Go through the data line by line and count the lines that hold "ottoman". Reply with the total only.

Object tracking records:

+--

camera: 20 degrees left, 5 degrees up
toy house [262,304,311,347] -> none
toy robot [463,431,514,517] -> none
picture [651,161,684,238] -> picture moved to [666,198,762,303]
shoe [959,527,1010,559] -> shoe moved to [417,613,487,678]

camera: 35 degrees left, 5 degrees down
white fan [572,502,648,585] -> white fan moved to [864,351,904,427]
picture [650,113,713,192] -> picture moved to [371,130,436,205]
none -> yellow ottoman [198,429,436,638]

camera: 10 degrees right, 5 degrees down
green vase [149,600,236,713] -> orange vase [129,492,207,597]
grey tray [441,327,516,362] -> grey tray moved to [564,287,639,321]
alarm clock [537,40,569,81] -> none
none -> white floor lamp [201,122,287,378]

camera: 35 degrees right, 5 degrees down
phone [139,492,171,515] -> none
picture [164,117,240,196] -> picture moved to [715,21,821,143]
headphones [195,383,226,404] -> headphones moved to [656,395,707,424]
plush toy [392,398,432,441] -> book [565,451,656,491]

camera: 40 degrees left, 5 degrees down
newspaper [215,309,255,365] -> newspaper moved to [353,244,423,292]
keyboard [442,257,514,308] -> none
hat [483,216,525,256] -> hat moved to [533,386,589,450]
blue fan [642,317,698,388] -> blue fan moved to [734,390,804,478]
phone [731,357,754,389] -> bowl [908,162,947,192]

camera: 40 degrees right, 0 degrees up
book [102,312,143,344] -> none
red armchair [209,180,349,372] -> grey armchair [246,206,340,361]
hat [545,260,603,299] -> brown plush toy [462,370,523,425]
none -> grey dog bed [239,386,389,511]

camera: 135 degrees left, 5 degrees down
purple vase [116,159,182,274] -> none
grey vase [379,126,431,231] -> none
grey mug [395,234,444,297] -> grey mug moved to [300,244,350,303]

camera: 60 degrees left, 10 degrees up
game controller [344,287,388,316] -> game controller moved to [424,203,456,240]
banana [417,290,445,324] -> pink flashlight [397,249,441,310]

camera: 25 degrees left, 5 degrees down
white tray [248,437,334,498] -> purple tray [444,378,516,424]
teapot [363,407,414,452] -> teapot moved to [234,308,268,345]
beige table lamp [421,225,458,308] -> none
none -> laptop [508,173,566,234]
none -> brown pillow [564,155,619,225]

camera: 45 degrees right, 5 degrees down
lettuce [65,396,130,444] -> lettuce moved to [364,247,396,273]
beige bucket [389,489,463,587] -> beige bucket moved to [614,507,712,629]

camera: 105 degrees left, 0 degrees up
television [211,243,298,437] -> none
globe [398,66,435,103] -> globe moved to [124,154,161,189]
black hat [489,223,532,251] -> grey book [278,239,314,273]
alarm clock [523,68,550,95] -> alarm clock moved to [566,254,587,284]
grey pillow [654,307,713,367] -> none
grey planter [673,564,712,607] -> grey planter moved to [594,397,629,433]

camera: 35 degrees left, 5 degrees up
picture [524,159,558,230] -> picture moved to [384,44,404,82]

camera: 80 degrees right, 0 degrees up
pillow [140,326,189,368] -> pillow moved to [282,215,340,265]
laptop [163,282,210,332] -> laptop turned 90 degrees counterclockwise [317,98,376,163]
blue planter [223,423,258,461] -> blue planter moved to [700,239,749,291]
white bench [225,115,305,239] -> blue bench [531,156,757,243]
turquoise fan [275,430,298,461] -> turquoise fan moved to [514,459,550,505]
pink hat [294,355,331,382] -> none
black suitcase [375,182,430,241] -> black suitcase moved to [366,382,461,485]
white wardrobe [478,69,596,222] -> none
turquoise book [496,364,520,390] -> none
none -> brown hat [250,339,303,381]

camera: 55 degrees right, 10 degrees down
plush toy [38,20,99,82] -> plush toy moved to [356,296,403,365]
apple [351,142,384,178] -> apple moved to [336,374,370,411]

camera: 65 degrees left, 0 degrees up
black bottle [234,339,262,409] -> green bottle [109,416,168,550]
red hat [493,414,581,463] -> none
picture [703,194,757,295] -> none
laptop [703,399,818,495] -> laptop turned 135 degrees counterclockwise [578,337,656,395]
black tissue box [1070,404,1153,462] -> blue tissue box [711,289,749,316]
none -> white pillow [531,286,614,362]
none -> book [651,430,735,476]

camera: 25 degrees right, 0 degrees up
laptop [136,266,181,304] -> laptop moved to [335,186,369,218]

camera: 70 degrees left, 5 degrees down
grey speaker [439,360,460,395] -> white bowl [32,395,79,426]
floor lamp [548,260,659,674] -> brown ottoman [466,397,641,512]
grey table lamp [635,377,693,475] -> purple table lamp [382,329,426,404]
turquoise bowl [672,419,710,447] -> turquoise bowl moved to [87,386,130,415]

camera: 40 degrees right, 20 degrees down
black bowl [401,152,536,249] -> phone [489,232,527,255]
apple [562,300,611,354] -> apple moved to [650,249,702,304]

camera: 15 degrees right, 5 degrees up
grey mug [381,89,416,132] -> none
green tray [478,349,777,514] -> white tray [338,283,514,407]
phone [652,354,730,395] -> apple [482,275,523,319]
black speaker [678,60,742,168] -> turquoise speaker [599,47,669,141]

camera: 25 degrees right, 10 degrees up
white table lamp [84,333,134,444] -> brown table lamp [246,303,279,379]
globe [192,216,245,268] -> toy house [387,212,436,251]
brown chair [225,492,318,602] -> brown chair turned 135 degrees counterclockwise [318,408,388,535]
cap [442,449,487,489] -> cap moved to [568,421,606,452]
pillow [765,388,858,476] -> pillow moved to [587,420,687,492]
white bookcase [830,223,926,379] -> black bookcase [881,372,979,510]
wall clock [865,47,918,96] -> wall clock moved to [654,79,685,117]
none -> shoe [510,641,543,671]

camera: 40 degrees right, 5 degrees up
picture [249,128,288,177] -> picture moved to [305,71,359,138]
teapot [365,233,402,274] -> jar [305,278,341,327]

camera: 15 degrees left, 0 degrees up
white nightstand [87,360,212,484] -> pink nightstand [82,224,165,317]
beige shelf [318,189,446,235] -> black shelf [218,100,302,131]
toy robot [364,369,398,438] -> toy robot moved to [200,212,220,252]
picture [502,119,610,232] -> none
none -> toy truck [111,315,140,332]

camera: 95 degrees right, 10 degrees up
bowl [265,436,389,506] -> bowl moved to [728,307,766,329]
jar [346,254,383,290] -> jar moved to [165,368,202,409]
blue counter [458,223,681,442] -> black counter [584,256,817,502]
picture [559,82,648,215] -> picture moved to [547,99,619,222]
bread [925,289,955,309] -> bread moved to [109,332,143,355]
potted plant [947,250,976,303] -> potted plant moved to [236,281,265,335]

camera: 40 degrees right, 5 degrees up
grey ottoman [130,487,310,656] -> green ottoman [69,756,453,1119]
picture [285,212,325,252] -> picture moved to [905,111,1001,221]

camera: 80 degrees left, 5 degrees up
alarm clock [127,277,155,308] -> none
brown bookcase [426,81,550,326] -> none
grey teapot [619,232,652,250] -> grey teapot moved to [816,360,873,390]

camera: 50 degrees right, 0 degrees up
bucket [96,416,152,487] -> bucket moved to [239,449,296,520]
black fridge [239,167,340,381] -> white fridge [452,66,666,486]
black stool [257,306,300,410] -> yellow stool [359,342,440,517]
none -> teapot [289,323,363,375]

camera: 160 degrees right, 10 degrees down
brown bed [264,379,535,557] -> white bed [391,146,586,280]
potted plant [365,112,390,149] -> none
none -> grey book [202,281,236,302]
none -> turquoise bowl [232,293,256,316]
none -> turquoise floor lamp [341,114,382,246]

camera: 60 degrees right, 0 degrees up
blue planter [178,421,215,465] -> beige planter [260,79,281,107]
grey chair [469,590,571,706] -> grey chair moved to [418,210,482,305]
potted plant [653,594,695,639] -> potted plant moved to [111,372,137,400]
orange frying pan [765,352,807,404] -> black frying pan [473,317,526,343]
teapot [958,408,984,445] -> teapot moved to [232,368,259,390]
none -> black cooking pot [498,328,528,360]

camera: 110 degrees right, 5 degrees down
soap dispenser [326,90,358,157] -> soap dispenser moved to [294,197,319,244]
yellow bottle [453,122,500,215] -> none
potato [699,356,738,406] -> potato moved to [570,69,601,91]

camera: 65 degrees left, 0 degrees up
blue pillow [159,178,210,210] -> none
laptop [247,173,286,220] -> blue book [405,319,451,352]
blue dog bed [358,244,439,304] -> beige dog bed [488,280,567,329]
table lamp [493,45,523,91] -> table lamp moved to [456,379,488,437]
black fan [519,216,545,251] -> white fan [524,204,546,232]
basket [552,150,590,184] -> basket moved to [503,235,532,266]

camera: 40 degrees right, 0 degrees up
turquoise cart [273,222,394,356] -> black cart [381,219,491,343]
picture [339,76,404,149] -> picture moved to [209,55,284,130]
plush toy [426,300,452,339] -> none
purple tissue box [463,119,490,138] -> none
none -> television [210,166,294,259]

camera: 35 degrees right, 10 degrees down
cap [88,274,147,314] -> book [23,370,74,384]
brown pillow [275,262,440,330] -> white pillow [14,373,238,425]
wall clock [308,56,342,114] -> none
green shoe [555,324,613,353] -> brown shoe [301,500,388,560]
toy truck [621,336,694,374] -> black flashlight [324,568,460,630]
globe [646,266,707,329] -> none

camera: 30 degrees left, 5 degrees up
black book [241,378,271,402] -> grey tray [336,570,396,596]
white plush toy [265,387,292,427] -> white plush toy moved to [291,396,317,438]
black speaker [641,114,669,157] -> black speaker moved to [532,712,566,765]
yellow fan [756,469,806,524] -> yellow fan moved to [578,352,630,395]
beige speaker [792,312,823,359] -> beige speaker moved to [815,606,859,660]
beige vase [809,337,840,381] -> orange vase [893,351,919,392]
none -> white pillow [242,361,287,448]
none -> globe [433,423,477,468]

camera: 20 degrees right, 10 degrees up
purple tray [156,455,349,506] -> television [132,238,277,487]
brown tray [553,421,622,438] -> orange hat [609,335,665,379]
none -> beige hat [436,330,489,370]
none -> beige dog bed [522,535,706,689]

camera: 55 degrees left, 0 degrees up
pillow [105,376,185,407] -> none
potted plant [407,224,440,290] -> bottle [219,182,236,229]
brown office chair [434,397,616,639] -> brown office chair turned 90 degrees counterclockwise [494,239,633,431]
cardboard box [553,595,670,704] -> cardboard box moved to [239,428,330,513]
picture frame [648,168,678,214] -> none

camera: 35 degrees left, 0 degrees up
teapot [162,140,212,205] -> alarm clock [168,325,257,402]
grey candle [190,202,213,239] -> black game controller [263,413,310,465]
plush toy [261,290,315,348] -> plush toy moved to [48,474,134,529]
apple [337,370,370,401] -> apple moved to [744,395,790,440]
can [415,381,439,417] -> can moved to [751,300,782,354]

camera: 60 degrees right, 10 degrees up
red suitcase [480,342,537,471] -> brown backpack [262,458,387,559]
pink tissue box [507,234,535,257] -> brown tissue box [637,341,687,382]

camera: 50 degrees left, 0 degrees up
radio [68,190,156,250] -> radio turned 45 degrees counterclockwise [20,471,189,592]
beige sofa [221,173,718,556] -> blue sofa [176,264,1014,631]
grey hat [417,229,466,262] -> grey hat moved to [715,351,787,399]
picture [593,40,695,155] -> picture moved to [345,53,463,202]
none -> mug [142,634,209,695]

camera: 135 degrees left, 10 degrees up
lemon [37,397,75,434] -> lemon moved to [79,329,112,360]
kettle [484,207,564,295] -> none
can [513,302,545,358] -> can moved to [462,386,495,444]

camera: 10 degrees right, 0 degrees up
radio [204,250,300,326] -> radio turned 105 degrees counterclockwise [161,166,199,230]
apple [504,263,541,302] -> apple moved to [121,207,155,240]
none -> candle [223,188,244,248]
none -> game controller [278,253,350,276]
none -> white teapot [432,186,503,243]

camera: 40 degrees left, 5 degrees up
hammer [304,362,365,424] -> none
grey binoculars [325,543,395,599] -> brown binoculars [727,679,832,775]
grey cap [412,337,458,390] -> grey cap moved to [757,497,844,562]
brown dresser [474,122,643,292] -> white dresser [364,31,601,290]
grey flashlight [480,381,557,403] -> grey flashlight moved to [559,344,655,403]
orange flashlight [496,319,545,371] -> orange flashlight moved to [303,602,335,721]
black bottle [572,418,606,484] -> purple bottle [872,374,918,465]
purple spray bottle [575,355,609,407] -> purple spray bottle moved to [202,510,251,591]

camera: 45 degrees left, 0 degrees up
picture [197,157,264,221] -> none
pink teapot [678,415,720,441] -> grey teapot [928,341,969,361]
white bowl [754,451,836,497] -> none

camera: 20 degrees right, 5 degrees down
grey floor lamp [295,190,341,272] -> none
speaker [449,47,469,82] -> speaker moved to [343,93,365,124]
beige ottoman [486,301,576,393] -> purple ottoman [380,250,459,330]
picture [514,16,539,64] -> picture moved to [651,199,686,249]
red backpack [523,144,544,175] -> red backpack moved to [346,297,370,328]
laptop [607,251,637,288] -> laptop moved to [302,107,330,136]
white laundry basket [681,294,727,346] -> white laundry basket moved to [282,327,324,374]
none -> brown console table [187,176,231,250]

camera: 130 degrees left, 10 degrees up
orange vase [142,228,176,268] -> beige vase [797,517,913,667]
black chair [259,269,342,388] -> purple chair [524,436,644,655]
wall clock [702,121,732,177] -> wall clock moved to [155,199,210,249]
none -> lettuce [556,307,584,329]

+--

Completed task: 4